C'est désormais concret: l'Etat rachète des projets immobiliers du privé. Et cela pour éviter que les entrepreneurs construisent moins et que leurs salariés se retrouvent au chômage, mais aussi afin de donner à l'Etat davantage de logements, qui puissent être loués. Interrogé par RTL ce jeudi, le ministre du Logement, Henri Kox, a déclaré qu'un accord avait été trouvé entre l'Etat et les promoteurs, pour deux projets d'environ 90 unités de logement à Luxembourg-Ville et dans le sud du Luxembourg. Les contrats doivent encore être signés. Pour ces "ventes en l’état futur d’achèvement", c'est-à-dire des appartements sur plan, ou en d'autres mots, qui doivent encore être construits ou qui sont en cours de construction, l'Etat a mis 55 millions d'euros sur la table.
Interrogé, Henri Kox a répété qu'aucune plus-value ne serait versée, mais dans le même souffle, il a également déclaré que les promoteurs ne vendraient pas "à perte". Il a toutefois insisté sur le fait que le prix d'achat était inférieur au prix du marché. Les experts des ministères du Logement et des Finances auraient analysé l'évolution des prix du terrain et déterminé quelle plus-value serait acceptable avec l'argent public. Selon le ministre, les entreprises ne pourraient pas fonctionner avec des pertes. Mais en quelque sorte épurées de toute spéculation et à des prix raisonnables que les gens pourront alors se permettre. Six autres projets, avec à nouveau quelque 90 unités, seraient déjà avisés. Là aussi, 55 millions ont été proposés, mais les promoteurs n'auraient pas encore donné leur accord.

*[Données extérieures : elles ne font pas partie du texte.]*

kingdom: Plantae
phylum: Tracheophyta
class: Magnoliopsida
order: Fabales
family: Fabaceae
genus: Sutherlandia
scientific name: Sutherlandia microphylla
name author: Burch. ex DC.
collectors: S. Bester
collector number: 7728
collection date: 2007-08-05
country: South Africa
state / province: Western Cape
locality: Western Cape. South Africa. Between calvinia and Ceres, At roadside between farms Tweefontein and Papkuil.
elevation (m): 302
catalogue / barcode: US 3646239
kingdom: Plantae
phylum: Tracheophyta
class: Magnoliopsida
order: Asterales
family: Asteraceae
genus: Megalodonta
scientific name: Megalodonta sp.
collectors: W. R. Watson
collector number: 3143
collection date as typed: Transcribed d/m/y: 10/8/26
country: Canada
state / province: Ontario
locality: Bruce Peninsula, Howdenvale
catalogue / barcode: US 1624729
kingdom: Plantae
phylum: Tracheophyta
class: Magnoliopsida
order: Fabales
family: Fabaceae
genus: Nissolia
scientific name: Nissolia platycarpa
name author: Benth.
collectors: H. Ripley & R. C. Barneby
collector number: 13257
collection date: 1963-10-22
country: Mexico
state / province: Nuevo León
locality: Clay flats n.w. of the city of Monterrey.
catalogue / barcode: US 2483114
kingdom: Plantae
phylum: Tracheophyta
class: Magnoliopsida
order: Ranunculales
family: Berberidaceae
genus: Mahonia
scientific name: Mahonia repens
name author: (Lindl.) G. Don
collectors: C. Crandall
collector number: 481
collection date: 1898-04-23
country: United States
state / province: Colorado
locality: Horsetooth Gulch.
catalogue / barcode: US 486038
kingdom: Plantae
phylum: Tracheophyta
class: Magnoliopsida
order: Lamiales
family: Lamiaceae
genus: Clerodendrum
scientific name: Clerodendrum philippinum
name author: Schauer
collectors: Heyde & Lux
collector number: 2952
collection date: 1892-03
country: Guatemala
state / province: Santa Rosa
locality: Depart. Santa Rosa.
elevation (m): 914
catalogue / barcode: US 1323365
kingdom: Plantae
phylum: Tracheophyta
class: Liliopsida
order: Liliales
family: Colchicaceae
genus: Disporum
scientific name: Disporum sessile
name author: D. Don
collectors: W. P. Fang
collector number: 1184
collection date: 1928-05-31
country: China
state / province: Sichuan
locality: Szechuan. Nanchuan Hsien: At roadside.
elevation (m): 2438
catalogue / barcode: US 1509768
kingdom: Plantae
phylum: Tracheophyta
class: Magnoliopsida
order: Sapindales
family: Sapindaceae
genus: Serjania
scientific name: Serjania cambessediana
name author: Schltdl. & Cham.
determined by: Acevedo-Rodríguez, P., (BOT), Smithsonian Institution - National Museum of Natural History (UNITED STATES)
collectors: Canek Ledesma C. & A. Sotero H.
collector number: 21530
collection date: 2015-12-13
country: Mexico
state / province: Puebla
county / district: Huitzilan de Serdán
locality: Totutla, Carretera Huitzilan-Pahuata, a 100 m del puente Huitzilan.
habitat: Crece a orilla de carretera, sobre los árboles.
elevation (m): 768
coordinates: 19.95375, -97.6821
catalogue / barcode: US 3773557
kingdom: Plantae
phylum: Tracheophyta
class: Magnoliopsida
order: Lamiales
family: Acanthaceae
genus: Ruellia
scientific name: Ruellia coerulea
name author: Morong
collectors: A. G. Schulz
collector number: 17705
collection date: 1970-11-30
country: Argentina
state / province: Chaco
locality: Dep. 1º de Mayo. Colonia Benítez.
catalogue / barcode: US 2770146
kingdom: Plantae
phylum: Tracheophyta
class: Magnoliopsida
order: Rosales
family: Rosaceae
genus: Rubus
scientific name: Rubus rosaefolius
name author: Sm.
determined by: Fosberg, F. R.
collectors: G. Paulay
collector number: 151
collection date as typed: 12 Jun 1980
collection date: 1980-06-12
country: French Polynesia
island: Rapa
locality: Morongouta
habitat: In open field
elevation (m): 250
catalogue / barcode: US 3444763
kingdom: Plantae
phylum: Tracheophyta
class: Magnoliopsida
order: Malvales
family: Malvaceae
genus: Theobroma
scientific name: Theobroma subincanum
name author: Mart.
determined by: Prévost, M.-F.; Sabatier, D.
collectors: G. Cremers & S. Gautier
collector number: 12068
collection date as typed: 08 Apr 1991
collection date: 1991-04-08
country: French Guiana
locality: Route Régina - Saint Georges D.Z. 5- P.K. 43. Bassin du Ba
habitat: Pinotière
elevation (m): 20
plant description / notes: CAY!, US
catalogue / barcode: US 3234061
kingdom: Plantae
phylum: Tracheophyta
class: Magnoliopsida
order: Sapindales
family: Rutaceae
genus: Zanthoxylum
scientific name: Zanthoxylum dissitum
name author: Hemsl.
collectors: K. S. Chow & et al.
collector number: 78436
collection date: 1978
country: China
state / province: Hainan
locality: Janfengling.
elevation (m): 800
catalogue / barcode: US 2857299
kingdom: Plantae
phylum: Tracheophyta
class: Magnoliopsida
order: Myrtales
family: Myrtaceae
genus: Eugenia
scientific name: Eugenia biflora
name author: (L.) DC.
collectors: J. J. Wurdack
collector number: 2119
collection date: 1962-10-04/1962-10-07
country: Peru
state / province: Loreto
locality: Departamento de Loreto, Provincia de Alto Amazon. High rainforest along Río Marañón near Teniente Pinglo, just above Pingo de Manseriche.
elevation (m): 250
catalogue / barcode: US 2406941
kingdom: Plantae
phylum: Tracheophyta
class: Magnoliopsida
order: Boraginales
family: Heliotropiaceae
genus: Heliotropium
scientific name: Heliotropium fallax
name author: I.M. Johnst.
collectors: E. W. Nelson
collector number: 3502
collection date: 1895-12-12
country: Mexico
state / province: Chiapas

Comme nous l'écrivions jeudi matin, il y a de plus en plus de logements déjà construits qui sont à vendre, mais qui ne trouveraient pas acquéreurs. A ce propos, le ministre du logement a indiqué qu'il serait également possible de les vendre à l'État, mais tout comme pour les projets qui ne sont pas encore terminés, ces logements devraient répondre aux critères et aux prix des logements abordables, qui figurent dans le cahier des charges du ministère du Logement.
Pour sa part, la Chambre immobilière a critiqué le fait que ces projets que réalise l'Etat, ne sont qu'une goutte d'eau dans l'océan et qu'il serait préférable qu'un investisseur achète 1.500 à 2.000 unités. Henri Kox a répondu que son ministère serait en train d'élaborer un "paquet global". Les investissements publics seraient plus élevés que jamais. Rien que dans la construction, 5 % de logements abordables supplémentaires auraient été créés, alors que la population a augmenté de 2 %. En plus, il y aurait encore la stratégie de rénovation, qui serait un avantage pour les entreprises. Et pour le ministre, l'aide individuelle et l'accès à la propriété seraient importants, et il serait ravi si l'avis du Conseil d'État à ce sujet arrivait rapidement.
Des incitations pour stimuler davantage l'investissement privé, comme par exemple, l'amortissement accéléré avant sa réforme ou encore un enregistrement sur plan, restent exclues pour Henri Kox. Tout comme la ministre des Finances, Yuriko Backes, il a expliqué que ces mesures n'ont pas contribué au fil des années à faire baisser les prix.